The researchers looked at medical history, environmental factors, and lifestyle factors in 823 B-NHL patients and 808 healthy controls.
There were 516 Israeli Jews with B-NHL and 307 Palestinian Arabs with B-NHL. The mean age at diagnosis was 60 and 51, respectively.
The proportion of patients with diffuse large B-cell lymphoma was 71% of Palestinian Arabs and 41% of Israeli Jews. The proportion of patients with follicular lymphoma was 14% and 28%, respectively. And the proportion of patients with marginal zone lymphoma was 2% and 14%, respectively.
Using data from questionnaires, pathology review, serology, and genotyping, the researchers uncovered potential risk factors for B-NHL common to both populations and other factors unique to each population.
Results
The data showed that, in both Palestinian Arabs and Israeli Jews, B-NHL was associated with:
- Recreational sun exposure (odds ratio [OR]=1.4)
- Black hair-dye use (OR=1.70)
- A history of hospitalization for infection (OR=1.68)
- Having a first-degree relative with a hematopoietic malignancy (OR=1.69).
Smoking was associated with follicular lymphoma in both populations (OR=1.46).
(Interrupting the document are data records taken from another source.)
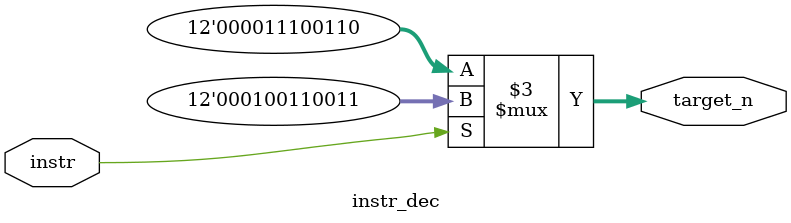
<source format=sv>
module motor_driver(input  logic clk, reset,
					input  logic [1:0] instr,
					output logic pwm);
	
	// Wire for enabling update of the instruction
	logic update_en;
	// 12 bits needed to reach 3072 for count and target.
	logic [11:0] count, target_n;
	// 2-bit instruction register.
	logic [1:0] instr_d;

	instr_dec id0(instr_d, target_n);

	// Define states:
	// S0: Pulse high. Cannot update instruction.
	// S1: Pulse low. Updating instruction.
	typedef enum logic {S0 = 1'b0, S1 = 1'b1} statetype; 
	statetype state, nextstate;

	always_ff@(posedge clk) begin
		if(reset) begin
			count <= 12'b0;
			state <= S0;
			instr_d <= 2'b11;
		end else begin
			if(count == 3071)
				count <= 12'b0;
			else
				count <= count + 12'b1;
			state <= nextstate;
			if(update_en)
				instr_d <= instr;
		end
	end

	always_comb
		case(state)
			// If we reached the target, transition.
			S0: if(count >= target_n - 1) nextstate = S1;
				else					nextstate = S0;
			
			S1: if(count >= 3071) nextstate = S0;
				else			  nextstate = S1;

			default: nextstate = S0;
		endcase
endmodule

module instr_dec(input  logic instr,
				 output logic [11:0] target_n);
	always_comb
		case(instr)
			// Appropriate count targets for forward, stop, back.
			// Back: PW = 1.0 ms, 154 cycles
			// Stop: PW = 1.5 ms, 230 cycles
			// Forward: PW = 2.0 ms, 307 cycles
			2'b10: target_n = 11'b10011010;
			2'b11: target_n = 11'b11100110;
			2'b01: target_n = 11'b100110011;
			// Default stop.
			default: target_n = 11'b11100110;
		endcase
endmodule
</source>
And greater-than-monthly indoor pesticide use was associated with diffuse large B-cell lymphoma in both populations (OR=2.01).
There was an inverse association between alcohol use and B-NHL for both populations (OR=0.46).
Among Palestinian Arabs only, risk factors for B-NHL included gardening (OR=1.93) and a history of herpes (OR=3.73), mononucleosis (OR=6.34), rubella (OR=2.86), and blood transfusion (OR=2.53).
Risk factors that applied to Israeli Jews only included growing fruits and vegetables (OR=1.87) and self-reported autoimmune diseases (OR=1.99).
The researchers said differences in risk factors by ethnicity could reflect differences in lifestyle, medical systems, and reporting patterns, while variations by B-NHL subtypes suggest specific causal factors for different types of disease. However, these findings require further investigation to reveal their mechanisms.
“Apart from the scientific contribution that this research provides in terms of understanding risk factors for NHL, the study entails an important research cooperation among many institutions,” said study author Ora Paltiel, of Hadassah-Hebrew University Medical Organization in Jerusalem, Israel.
“The study provided opportunities for training Palestinian and Israeli researchers and will provide for intellectual interaction for years to come. The data collected will also provide a research platform for the future study of lymphoma. Epidemiologic research has the potential to improve and preserve human health, and it can also serve as a bridge to dialogue among nations.”